Task directions - Extract each line of the entries below that contains the string "with", matching case exactly.

[Entries from a dataset]
☆ ☆ ☆ ☆ ☆ ☆ ☆
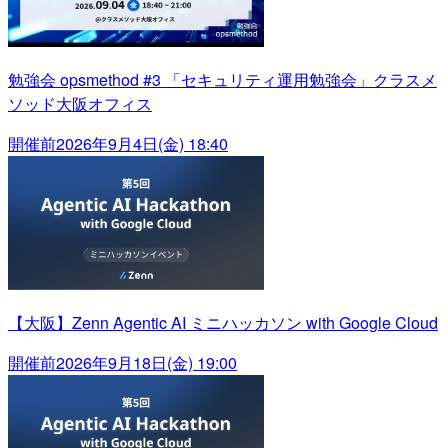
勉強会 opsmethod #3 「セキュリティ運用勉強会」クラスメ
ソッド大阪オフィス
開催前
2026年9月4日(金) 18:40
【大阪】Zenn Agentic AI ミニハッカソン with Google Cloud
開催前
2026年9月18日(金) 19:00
☆ ☆ ☆ ☆ ☆ ☆ ☆
Solution for this task -
【大阪】Zenn Agentic AI ミニハッカソン with Google Cloud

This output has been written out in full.